* [操作说明]
这篇Spark笔记说不要在函数里更新全局变量,它给出的理由是什么?用一到三句话回答。

* [所给文本]

——————

这是阅读spark文档并亲自使用spark实验的不完全小总结。
1.DAG的优势,相比较于MR
首先,DAG是MR的迭代模型。其中一个优点是,DAG可以做全局的优化,而Hadoop的MR没有意识到这点。
MapReduce简单的使用了Map和Reduce.一个MR只能做一个简单的对数据的聚合操作,但是如果要做更复杂的,那就是DAG了。
Hadoop MapReduce的操作是read data from HDFS, apply map and reduce, write back to HDFS. DAG可以更好的利用内存。
2.RDD概念的理解
RDD is a dataset which is distributed, that is, it is divided into "partitions". Each of these partitions can be present in the memory or disk of different machines. If you want Spark to process the RDD, then Spark needs to launch one task per partition of the RDD. Its best that each task be sent to the machine have the partition that task is supposed to process. In that case, the task will be able to read the data of the partition from the local machine. Otherwise, the task would have to pull the partition data over the network from a different machine, which is less efficient. This scheduling of tasks (that is, allocation of tasks to machines) such that the tasks can read data "locally" is known as "locality aware scheduling".
3.spark-python小结
1.在一个高层次的抽象上来看,每一个Spark application都包含了一个driver program用于运行main函数,和在集群上运行parallel operations。
2.from pyspark import SparkContext, SparkConf 初始化spark sc = SparkContext(appName = "CollectFemaleInfo")
3.创建RDD的方式:parallelizing ,referencing a dataset in an external storage system
4.rdd = sc.parallelize([1, 2, 3, 4])
5.distFile = sc.textFile("data.txt")
6.如果使用的是当地路径,请确保每个集群都有
7.RDD操作
transformations, which create a new dataset from an existing one, and actions, which return a value to the driver program after running a computation on the dataset.
里面包含了三个操作:
lambda 表达式
def 定义的函数
类和module
如下示例
>>> def m(s): print s
...
>>> a.map(m).collect()
hello world
dafas
所有的object都应该在一个函数内做完,可以传外部变量进去
不要在函数里更新全局变量,因为这个只存在于driver node,而不是executors
慎用collect,因为它会把所有数据全部放到同一台机器上
Shuffle operations
The shuffle is Spark’s mechanism for re-distributing data so that it’s grouped differently across partitions. This typically involves copying data across executors and machines, making the shuffle a complex and costly operation.
repartition operations,ByKey operations,join operations
perform an all-to-all operation. It must read from all partitions to find all the values for all keys, and then bring together values across partitions to compute the final result for each key
disk I/O, data serialization, and network I/O

——————

* [给定数据]
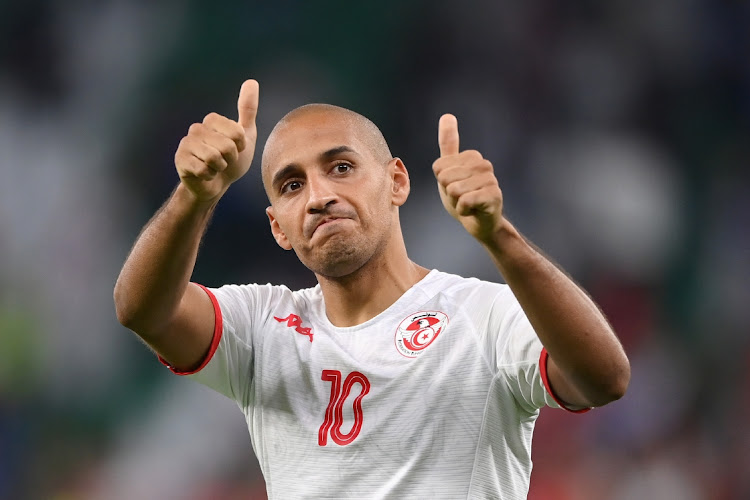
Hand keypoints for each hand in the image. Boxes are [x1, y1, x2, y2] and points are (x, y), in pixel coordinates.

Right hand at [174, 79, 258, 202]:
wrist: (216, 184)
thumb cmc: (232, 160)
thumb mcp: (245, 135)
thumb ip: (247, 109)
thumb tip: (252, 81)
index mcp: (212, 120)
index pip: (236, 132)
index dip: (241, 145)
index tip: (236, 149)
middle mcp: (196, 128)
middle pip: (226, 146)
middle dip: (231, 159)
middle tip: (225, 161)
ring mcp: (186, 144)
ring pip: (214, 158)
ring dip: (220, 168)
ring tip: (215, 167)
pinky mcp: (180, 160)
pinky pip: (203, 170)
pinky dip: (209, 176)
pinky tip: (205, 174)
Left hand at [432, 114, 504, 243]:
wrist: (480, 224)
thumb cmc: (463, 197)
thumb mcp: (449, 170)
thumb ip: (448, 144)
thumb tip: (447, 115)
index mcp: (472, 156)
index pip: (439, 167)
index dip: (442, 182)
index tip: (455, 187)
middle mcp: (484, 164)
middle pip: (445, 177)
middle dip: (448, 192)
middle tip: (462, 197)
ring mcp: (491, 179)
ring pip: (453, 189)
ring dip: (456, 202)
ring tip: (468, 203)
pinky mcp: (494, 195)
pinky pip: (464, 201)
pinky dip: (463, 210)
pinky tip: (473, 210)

——————

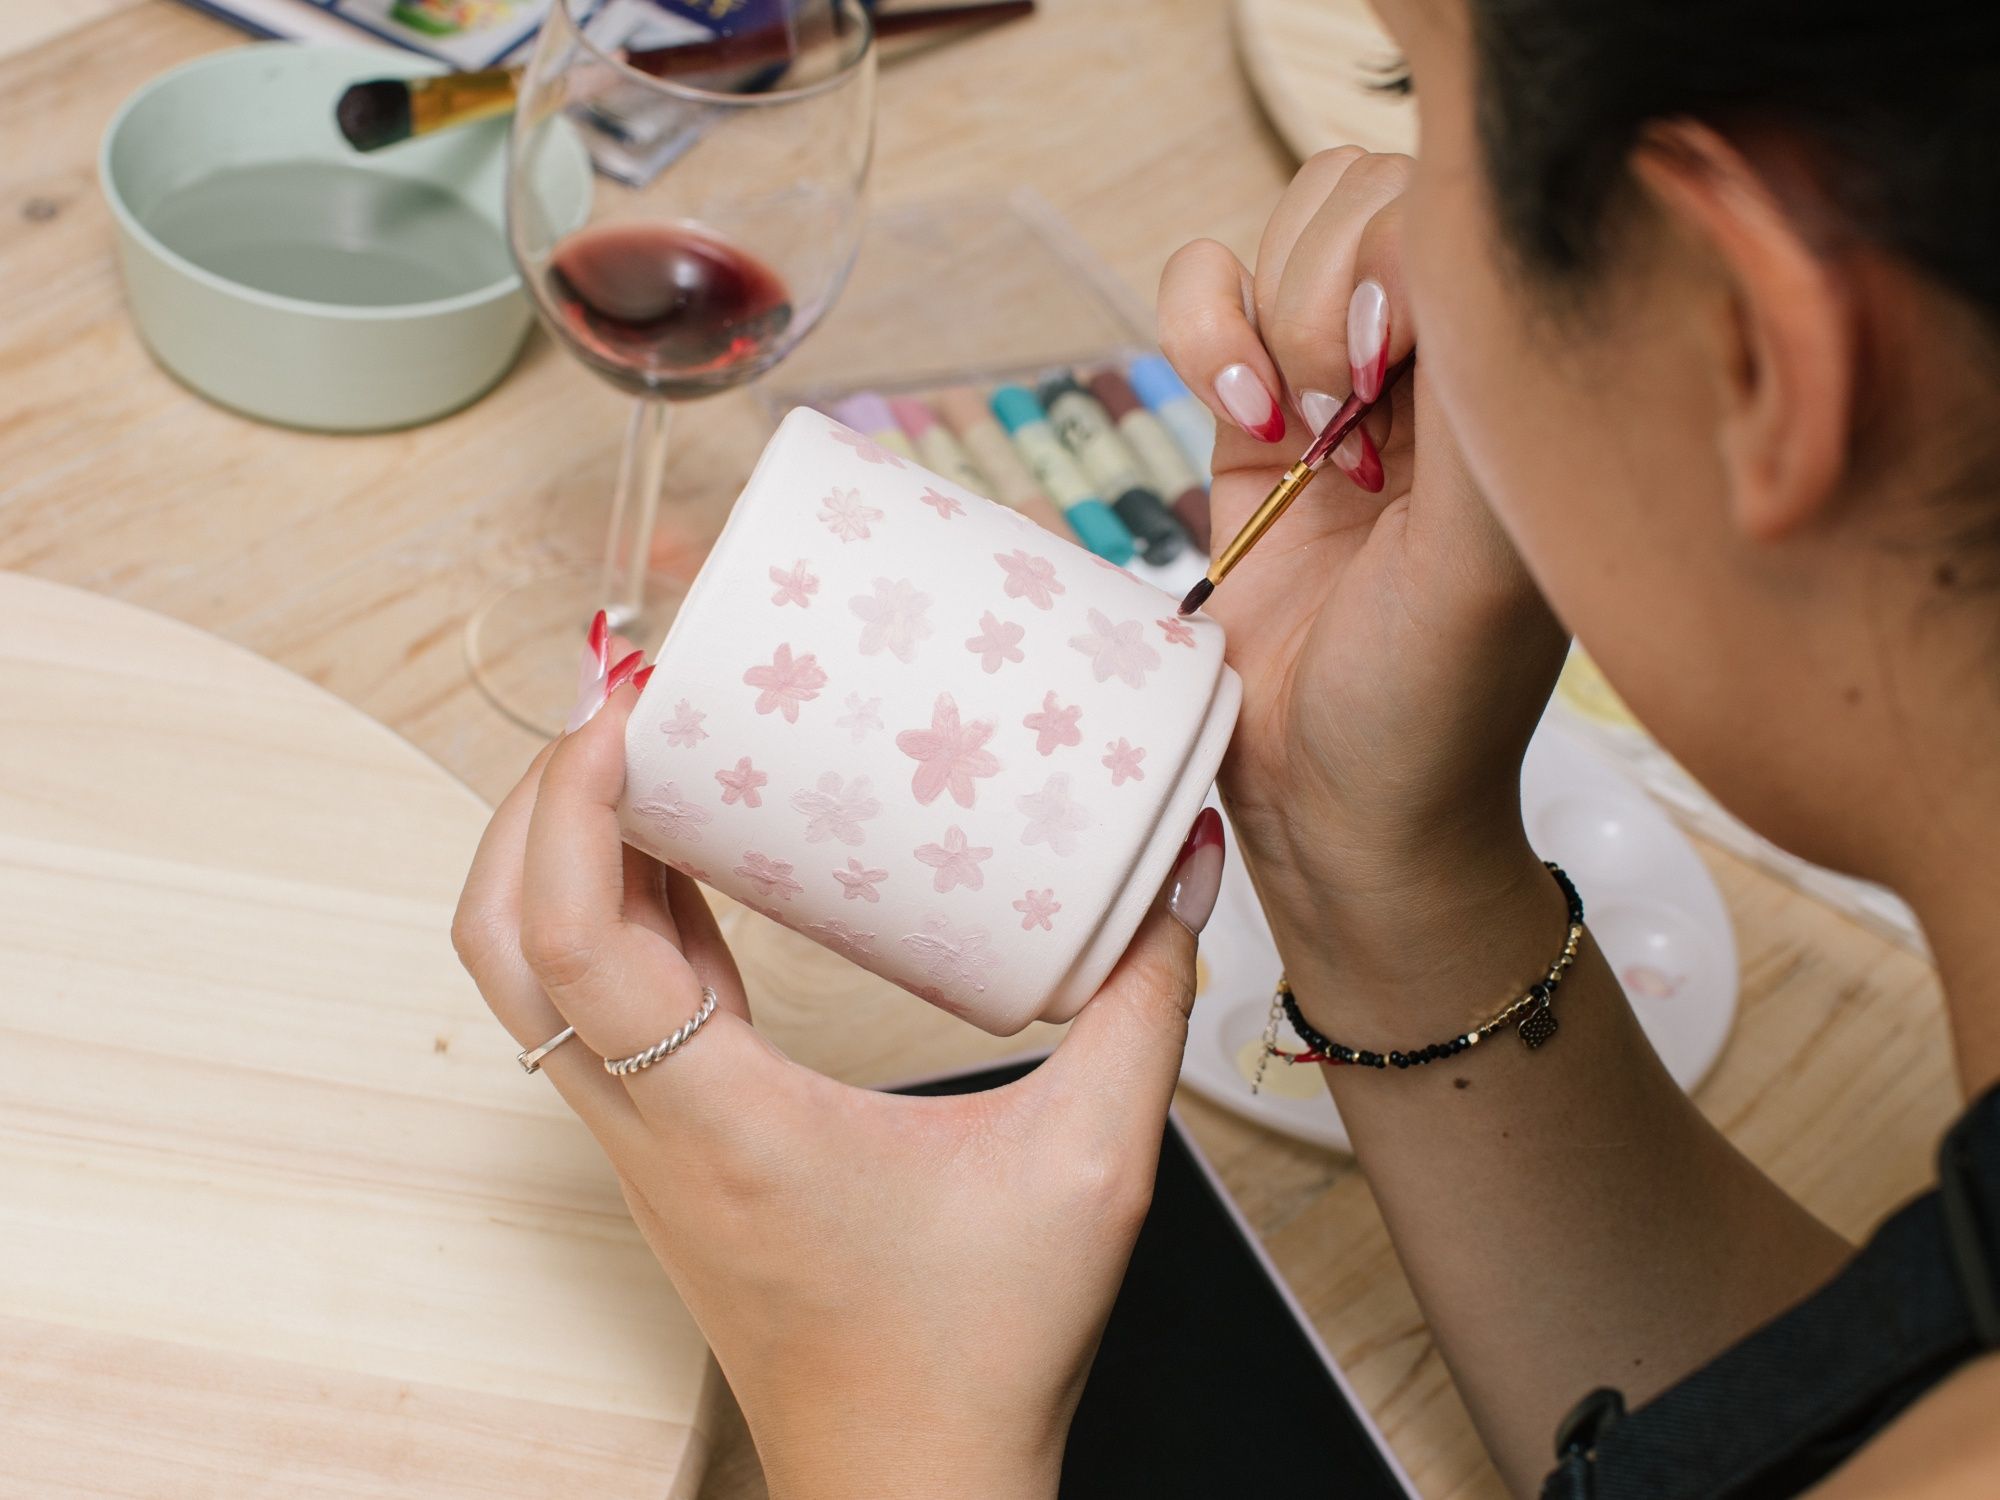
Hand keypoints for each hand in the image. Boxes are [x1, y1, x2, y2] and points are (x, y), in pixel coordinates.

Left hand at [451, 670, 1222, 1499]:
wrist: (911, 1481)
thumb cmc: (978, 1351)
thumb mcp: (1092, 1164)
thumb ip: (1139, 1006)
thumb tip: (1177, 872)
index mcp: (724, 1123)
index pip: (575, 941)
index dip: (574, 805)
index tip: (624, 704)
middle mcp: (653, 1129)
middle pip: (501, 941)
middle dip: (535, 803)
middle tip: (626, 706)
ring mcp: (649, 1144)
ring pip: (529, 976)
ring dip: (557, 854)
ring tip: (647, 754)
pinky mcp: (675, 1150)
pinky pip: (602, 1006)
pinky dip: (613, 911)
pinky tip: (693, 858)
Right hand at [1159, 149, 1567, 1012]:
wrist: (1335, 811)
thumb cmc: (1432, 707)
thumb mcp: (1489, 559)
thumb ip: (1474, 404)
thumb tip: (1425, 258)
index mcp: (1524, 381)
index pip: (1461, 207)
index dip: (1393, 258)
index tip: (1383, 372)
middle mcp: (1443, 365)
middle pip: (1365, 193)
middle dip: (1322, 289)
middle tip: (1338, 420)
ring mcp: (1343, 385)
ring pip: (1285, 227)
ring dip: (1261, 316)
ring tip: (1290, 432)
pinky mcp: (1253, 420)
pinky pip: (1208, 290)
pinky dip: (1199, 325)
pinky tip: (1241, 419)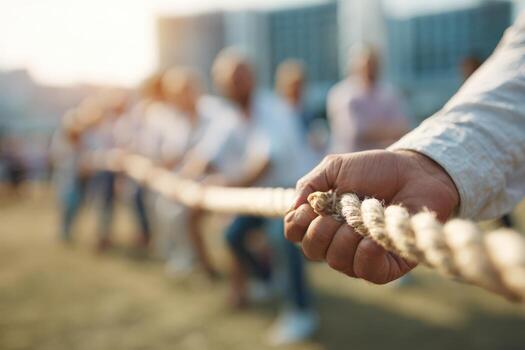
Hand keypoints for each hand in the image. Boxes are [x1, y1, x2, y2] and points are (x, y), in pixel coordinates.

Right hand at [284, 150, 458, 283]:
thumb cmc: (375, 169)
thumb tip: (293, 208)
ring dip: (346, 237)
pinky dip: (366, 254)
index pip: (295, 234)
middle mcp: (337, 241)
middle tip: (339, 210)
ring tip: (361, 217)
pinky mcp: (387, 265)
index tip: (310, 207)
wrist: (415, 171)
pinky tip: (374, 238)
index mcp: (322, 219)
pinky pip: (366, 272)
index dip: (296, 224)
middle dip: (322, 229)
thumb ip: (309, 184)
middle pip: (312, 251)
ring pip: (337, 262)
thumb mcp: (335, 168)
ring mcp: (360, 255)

——————

* [你的回答]
因为全局变量只存在于driver node上,而不在executors上,所以不应该在函数里更新它。